My intent is to cluster document vectors from doc2vec using HDBSCAN. I want to find tiny clusters where there are semantical and textual duplicates.
To do this I am using gensim to generate document vectors. The elements of the resulting docvecs are all in the range [-1,1].
To compare two documents I want to compare the angular similarity. I do this by calculating the cosine similarity of the vectors, which works fine.
But, to cluster the documents HDBSCAN requires a distance matrix, and not a similarity matrix. The native conversion from cosine similarity to cosine distance in sklearn
is 1-similarity
. However, it is my understanding that using this formula can break the triangle inequality preventing it from being a true distance metric. When searching and looking at other people's code for similar tasks, it seems that most people seem to be using sklearn.metrics.pairwise.pairwise_distances(data, metric='cosine')
which is defines cosine distance as 1-similarity
anyway.
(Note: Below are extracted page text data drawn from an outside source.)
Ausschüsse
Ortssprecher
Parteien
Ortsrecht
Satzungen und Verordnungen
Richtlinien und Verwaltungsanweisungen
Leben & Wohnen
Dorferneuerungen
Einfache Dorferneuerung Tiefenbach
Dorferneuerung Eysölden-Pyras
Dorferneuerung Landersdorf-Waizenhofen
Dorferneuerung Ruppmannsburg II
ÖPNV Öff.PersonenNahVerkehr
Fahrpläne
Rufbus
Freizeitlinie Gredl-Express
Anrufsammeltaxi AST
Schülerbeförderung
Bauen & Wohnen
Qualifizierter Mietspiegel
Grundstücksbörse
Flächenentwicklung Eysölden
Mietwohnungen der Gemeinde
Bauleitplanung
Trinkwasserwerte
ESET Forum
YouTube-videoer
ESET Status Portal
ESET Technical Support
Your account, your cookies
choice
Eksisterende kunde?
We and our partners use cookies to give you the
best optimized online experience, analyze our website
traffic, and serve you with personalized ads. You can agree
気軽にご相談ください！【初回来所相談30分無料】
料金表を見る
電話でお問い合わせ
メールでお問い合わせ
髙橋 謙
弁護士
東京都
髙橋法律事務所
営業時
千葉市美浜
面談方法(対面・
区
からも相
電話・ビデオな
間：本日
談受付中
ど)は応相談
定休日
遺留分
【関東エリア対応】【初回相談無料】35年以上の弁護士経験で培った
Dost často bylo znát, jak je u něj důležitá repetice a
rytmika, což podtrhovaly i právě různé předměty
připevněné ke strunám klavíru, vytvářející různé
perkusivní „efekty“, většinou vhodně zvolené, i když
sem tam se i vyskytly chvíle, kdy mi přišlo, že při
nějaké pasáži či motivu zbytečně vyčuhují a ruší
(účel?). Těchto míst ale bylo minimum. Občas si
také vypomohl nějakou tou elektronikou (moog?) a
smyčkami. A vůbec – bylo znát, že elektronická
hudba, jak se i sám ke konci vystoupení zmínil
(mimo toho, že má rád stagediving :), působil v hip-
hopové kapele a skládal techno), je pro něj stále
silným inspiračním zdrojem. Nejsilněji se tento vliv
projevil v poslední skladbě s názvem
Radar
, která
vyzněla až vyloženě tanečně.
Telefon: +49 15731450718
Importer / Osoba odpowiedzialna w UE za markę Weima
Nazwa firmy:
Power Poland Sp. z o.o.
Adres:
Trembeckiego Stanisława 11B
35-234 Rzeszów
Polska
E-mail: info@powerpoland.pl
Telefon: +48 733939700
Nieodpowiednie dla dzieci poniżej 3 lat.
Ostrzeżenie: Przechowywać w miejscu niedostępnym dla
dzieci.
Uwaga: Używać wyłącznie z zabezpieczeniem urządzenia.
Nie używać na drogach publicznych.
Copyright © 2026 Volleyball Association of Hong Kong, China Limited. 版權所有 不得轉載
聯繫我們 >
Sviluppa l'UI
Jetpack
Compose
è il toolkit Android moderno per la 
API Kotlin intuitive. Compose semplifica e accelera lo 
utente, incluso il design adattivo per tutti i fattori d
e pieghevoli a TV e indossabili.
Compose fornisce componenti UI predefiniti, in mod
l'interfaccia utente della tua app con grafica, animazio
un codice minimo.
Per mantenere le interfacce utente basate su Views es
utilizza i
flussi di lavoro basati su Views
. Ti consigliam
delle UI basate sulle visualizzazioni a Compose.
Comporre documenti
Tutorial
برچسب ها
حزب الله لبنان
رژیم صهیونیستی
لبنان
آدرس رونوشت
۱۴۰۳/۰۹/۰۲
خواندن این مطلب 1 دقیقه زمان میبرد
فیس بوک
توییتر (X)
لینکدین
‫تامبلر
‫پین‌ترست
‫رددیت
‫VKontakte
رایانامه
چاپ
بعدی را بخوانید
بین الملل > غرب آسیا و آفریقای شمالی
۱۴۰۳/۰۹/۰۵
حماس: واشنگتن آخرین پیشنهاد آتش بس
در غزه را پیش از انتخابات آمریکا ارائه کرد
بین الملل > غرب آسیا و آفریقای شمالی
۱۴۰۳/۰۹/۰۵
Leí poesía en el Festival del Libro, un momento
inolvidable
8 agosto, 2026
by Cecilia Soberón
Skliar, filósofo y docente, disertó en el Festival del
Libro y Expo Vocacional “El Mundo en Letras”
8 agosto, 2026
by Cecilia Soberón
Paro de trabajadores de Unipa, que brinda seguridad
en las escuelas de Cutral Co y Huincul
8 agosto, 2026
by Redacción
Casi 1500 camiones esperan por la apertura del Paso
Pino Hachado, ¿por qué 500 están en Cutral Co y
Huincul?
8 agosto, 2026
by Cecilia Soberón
It looks like it provides appropriate results.
I am wondering if this is correct, or if I should use angular distance instead, calculated as np.arccos(cosine similarity)/pi
. I have also seen people use Euclidean distance on l2-normalized document vectors; this seems to be equivalent to cosine similarity.
Please let me know what is the most appropriate method for calculating distance between document vectors for clustering :)